> _What is required_
Starting at the line with "How to research" and going on through the line with "Nature of Deer Problem", reproduce each line in the records below exactly and nothing more.

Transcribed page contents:
* * * * * * *

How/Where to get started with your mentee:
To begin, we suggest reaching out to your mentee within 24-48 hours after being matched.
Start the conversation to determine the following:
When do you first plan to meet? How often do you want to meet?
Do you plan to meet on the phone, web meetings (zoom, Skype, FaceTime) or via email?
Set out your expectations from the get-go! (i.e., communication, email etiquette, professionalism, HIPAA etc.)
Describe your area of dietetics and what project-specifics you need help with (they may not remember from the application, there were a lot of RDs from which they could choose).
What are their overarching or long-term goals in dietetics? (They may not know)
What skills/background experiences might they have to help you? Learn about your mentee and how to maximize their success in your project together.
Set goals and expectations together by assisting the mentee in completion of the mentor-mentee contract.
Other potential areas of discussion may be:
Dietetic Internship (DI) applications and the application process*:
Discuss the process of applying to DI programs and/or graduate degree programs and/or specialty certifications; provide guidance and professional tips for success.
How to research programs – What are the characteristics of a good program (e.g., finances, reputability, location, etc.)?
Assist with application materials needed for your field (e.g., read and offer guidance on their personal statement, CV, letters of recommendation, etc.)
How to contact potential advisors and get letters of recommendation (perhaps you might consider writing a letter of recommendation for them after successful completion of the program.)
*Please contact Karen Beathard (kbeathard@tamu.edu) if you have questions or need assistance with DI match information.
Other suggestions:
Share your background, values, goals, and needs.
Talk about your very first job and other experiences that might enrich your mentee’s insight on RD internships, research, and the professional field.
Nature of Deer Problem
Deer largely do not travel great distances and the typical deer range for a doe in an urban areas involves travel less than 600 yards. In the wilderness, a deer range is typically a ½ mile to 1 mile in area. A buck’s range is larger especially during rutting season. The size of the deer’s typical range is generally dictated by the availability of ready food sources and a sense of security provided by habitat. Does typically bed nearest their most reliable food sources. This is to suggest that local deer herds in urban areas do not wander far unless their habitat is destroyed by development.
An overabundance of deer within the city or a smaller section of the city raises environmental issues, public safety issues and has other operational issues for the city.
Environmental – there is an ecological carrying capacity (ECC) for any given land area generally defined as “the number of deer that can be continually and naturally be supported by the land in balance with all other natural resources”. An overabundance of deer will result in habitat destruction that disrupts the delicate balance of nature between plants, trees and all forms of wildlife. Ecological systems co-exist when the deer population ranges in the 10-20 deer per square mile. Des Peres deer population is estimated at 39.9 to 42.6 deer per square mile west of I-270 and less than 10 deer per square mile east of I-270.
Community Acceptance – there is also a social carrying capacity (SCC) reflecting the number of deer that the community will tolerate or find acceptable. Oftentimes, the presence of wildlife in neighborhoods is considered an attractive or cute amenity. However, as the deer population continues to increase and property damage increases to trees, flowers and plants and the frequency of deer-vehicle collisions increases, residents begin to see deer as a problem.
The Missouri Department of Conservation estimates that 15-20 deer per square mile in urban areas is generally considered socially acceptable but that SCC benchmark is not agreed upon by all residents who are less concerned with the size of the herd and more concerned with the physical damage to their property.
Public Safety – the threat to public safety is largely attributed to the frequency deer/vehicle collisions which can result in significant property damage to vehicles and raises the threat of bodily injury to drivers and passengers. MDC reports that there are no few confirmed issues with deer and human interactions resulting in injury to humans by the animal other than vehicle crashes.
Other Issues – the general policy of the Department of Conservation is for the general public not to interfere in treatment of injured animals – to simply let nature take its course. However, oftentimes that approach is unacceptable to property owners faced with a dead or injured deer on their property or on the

* * * * * * *

> _Written answer_
How to research programs – What are the characteristics of a good program (e.g., finances, reputability, location, etc.)?
Assist with application materials needed for your field (e.g., read and offer guidance on their personal statement, CV, letters of recommendation, etc.)
How to contact potential advisors and get letters of recommendation (perhaps you might consider writing a letter of recommendation for them after successful completion of the program.)
*Please contact Karen Beathard (kbeathard@tamu.edu) if you have questions or need assistance with DI match information.
Other suggestions:
Share your background, values, goals, and needs.
Talk about your very first job and other experiences that might enrich your mentee’s insight on RD internships, research, and the professional field.
Nature of Deer Problem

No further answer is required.